» To-do item
Where does the word "دولار" appear in the entries below? Copy each line that holds it.

Stored records
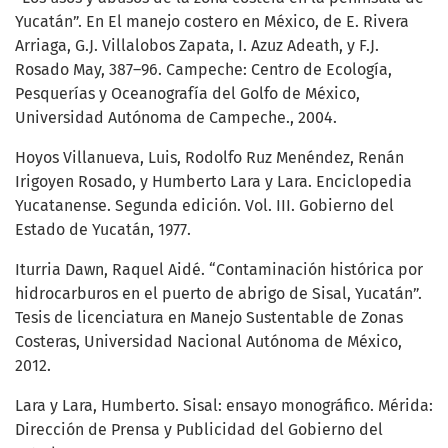
Yucatán”. En El manejo costero en México, de E. Rivera
Arriaga, G.J. Villalobos Zapata, I. Azuz Adeath, y F.J.
Rosado May, 387–96. Campeche: Centro de Ecología,
Pesquerías y Oceanografía del Golfo de México,
Universidad Autónoma de Campeche., 2004.
Hoyos Villanueva, Luis, Rodolfo Ruz Menéndez, Renán
Irigoyen Rosado, y Humberto Lara y Lara. Enciclopedia
Yucatanense. Segunda edición. Vol. III. Gobierno del
Estado de Yucatán, 1977.
Iturria Dawn, Raquel Aidé. “Contaminación histórica por
hidrocarburos en el puerto de abrigo de Sisal, Yucatán”.
Tesis de licenciatura en Manejo Sustentable de Zonas
Costeras, Universidad Nacional Autónoma de México,
2012.
Lara y Lara, Humberto. Sisal: ensayo monográfico. Mérida:
Dirección de Prensa y Publicidad del Gobierno del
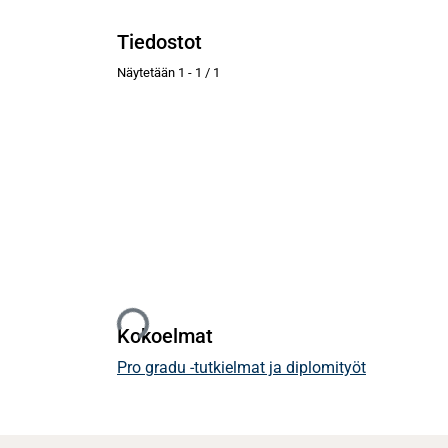
Tiedostot
Näytetään
1 - 1 / 1
Ladataan...
Kokoelmat
Pro gradu -tutkielmat ja diplomityöt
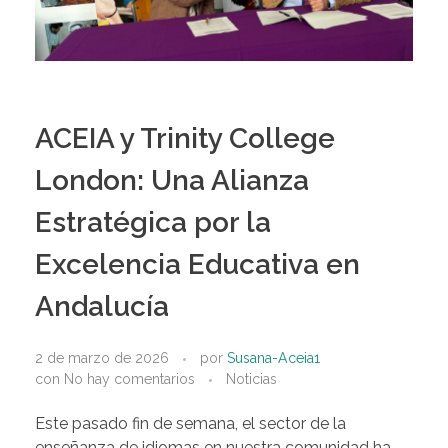
ACEIA y Trinity College
London: Una Alianza
Estratégica por la
Excelencia Educativa en
Andalucía
2 de marzo de 2026
por
Susana-Aceia1
con
No hay comentarios
Noticias
Este pasado fin de semana, el sector de la
enseñanza de idiomas en nuestra comunidad ha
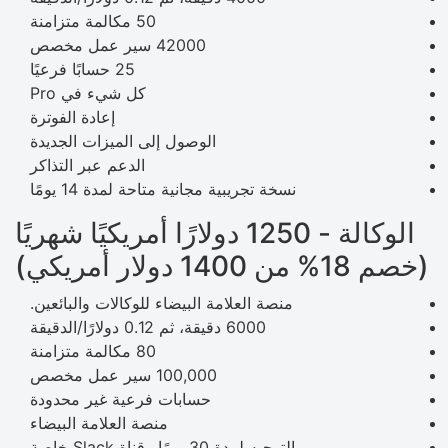
50 مكالمة متزامنة
42000 سير عمل مخصص
25 حسابًا فرعيًا
كل شيء في Pro
إعادة الفوترة
الوصول إلى الميزات الجديدة
الدعم عبر التذاكر
نسخة تجريبية مجانية متاحة لمدة 14 يومًا
الوكالة - 1250 دولارًا أمريكيًا شهريًا
(خصم 18% من 1400 دولار أمريكي)
منصة العلامة البيضاء للوكالات والبائعين.
6000 دقيقة، ثم 0.12 دولارًا/الدقيقة
80 مكالمة متزامنة
100,000 سير عمل مخصص
حسابات فرعية غير محدودة
منصة العلامة البيضاء
التوجيه لمدة 30 يومًا وقناة Slack خاصة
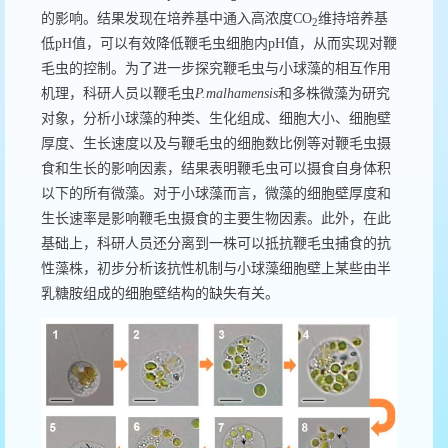
的影响。结果发现在培养基中通入高浓度
CO
维持培养基
2
低
pH
值，可以有效降低鞭毛虫细胞内
pH
值，从而实现对鞭
毛虫的控制。为了进一步探究鞭毛虫与小球藻的相互作用
机理，科研人员以鞭毛虫
P.malhamensis
和多株微
藻为研究
对象，分析小球藻的种类、生化组成、细胞大小、细胞壁
厚度、生长速度以及与鞭毛虫的细胞数比例等对鞭毛虫摄
食和生长的影响因素，结果表明鞭毛虫可以摄食自身体积
以下的所有微藻。对于小球藻而言，微藻的细胞壁厚度和
生长速率是影响鞭毛虫摄食的主要生物因素。此外，在此
基础上，科研人员还分离到一株可以抵抗鞭毛虫捕食的抗
性藻株，初步分析该抗性机制与小球藻细胞壁上某些由半
乳糖胺组成的细胞壁结构的缺失有关。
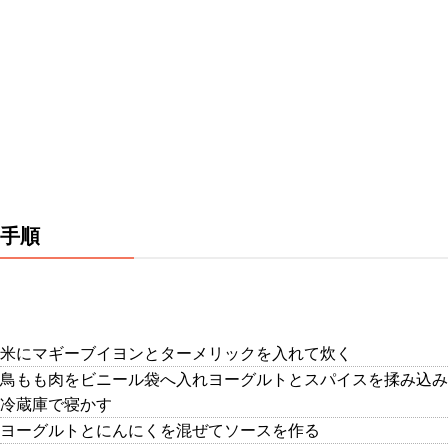
手順
米にマギーブイヨンとターメリックを入れて炊く
鳥もも肉をビニール袋へ入れヨーグルトとスパイスを揉み込み
冷蔵庫で寝かす
ヨーグルトとにんにくを混ぜてソースを作る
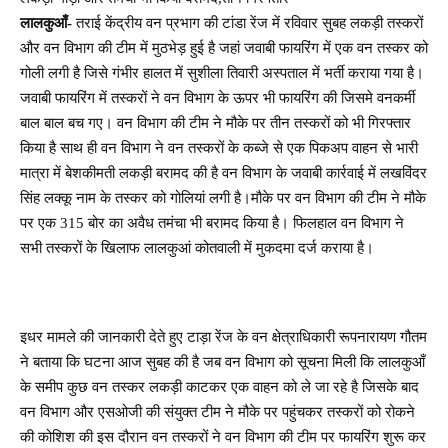
लालकुआँ-
तराई केंद्रीय वन प्रभाग की टांडा रेंज में रविवार सुबह लकड़ी तस्करों
और वन विभाग की टीम में मुठभेड़ हुई है जहां जवाबी फायरिंग में एक वन तस्कर को
गोली लगी है जिसे गंभीर हालत में सुशीला तिवारी अस्पताल में भर्ती कराया गया है।
जवाबी फायरिंग में तस्करों ने वन विभाग के ऊपर भी फायरिंग की जिसमे वनकर्मी
बाल बाल बच गए। वन विभाग की टीम ने मौके पर तीन तस्करों को भी गिरफ्तार
किया है साथ ही वन विभाग ने वन तस्करों के कब्जे से एक पिकअप वाहन से भारी
मात्रा में बेशकीमती लकड़ी बरामद की है वन विभाग के जवाबी कार्रवाई में लखविंदर
सिंह लक्कू नाम के तस्कर को गोलियां लगी है।मौके पर वन विभाग की टीम ने मौके
पर एक 315 बोर का अवैध तमंचा भी बरामद किया है। फिलहाल वन विभाग ने
सभी तस्करों के खिलाफ लालकुआं कोतवाली में मुकदमा दर्ज कराया है।
इधर मामले की जानकारी देते हुए टाड़ा रेंज के वन क्षेत्राधिकारी रूपनारायण गौतम
ने बताया कि घटना आज सुबह की है जब वन विभाग को सूचना मिली कि लालकुआँ
के समीप कुछ वन तस्कर लकड़ी काटकर एक वाहन को ले जा रहे है जिसके बाद
वन विभाग और एसओजी की संयुक्त टीम ने मौके पर पहुंचकर तस्करों को रोकने
की कोशिश की इस दौरान वन तस्करों ने वन विभाग की टीम पर फायरिंग शुरू कर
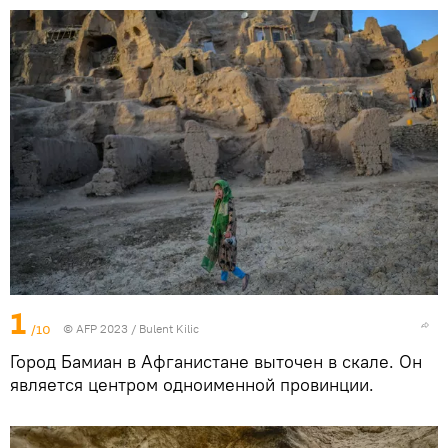
1
/10
© AFP 2023 / Bulent Kilic
Город Бамиан в Афганистане выточен в скале. Он
является центром одноименной провинции.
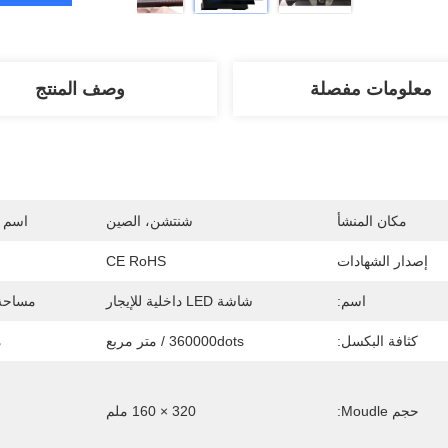
معلومات مفصلة
وصف المنتج
مكان المنشأ
شنتشن، الصين
اسم ا
إصدار الشهادات
CE RoHS
اسم:
شاشة LED داخلية للإيجار
مساحة 
كثافة البكسل:
360000dots / متر مربع
م
حجم Moudle:
320 × 160 ملم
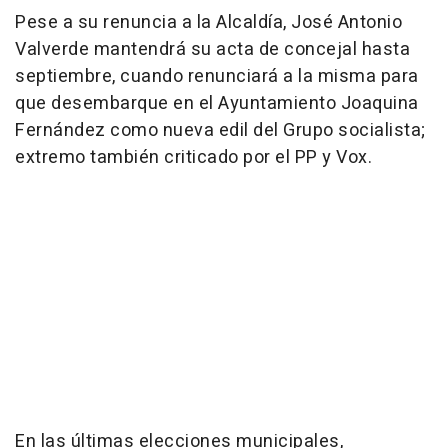
Pese a su renuncia a la Alcaldía, José Antonio
Valverde mantendrá su acta de concejal hasta
septiembre, cuando renunciará a la misma para
que desembarque en el Ayuntamiento Joaquina
Fernández como nueva edil del Grupo socialista;
extremo también criticado por el PP y Vox.
En las últimas elecciones municipales,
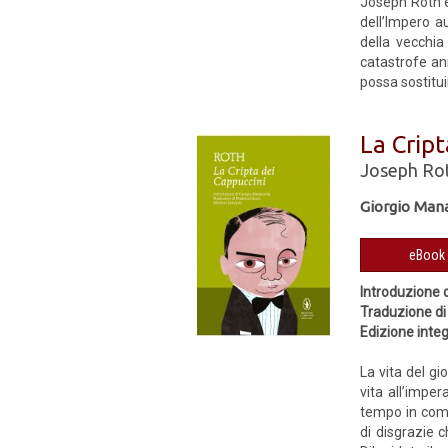
Joseph Roth è 
dell’Impero a
della vecchia
catastrofe an
possa sostitui
La Cript
Joseph Ro
Giorgio Man
Introduzione 
Traduzione di
Edizione inte
La vita del gi
vita all’impe
tempo in comp
di disgrazie 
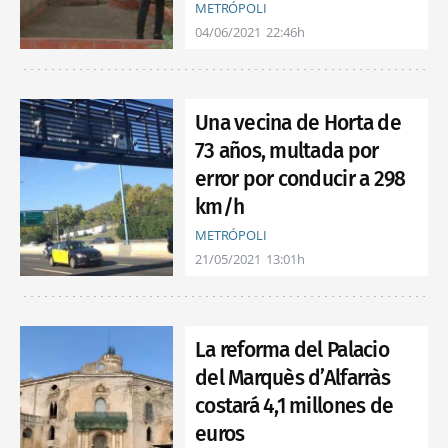
METRÓPOLI
04/06/2021
22:46h
Una vecina de Horta de
73 años, multada por
error por conducir a 298
km/h
METRÓPOLI
21/05/2021
13:01h
La reforma del Palacio
del Marquès d’Alfarràs
costará 4,1 millones de
euros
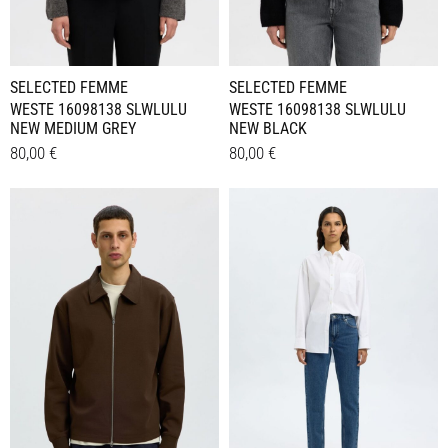
Produktseite
Produktseite
gewählt
gewählt
werden
werden
SELECTED FEMME
SELECTED FEMME
WESTE 16098138 SLWLULU
WESTE 16098138 SLWLULU
NEW BLACK
NEW MEDIUM GREY
80,00
€
80,00
€
Dieses
Dieses
Details
Details
Produkt
Produkt
weist
weist
mehrere
mehrere
Varianten
Varianten
auf.
auf.
Die
Die
Optionen
Optionen
können
können
auf
auf
der
der
Produktseite
Produktseite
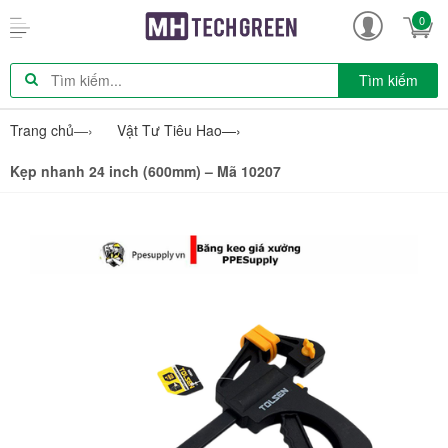
0
Tìm kiếm
Trang chủ
—›
Vật Tư Tiêu Hao
—›
Kẹp nhanh 24 inch (600mm) – Mã 10207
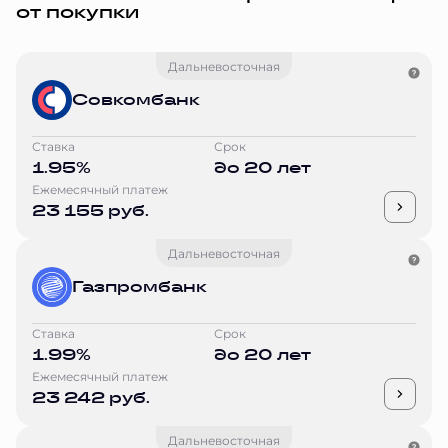
от покупки
Дальневосточная
Совкомбанк
Ставка
Срок
1.95%
до 20 лет
Ежемесячный платеж
23 155 руб.
Дальневосточная
Газпромбанк
Ставка
Срок
1.99%
до 20 лет
Ежемесячный платеж
23 242 руб.
Дальневосточная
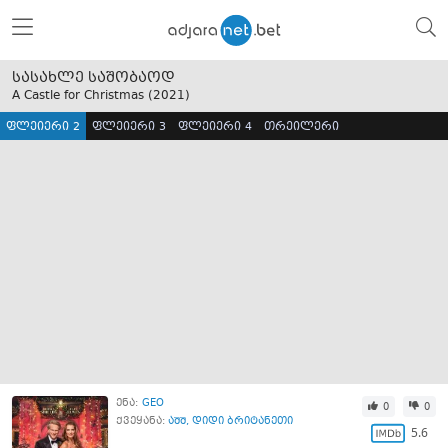
სასახლე საშობაოდ
A Castle for Christmas (
2021
)
ფლეიერი 2
ფლეიერი 3
ფლეიერი 4
თრეილერი
ენა:
GEO
0
0
ქვეყანა:
აშშ
,
დიდი ბრიტანეთი
5.6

» Result for this exercise
الوكالة - 1250 دولارًا أمريكيًا شهريًا
(خصم 18% من 1400 دولار أمريكي)
6000 دقيقة، ثم 0.12 دولارًا/الدقيقة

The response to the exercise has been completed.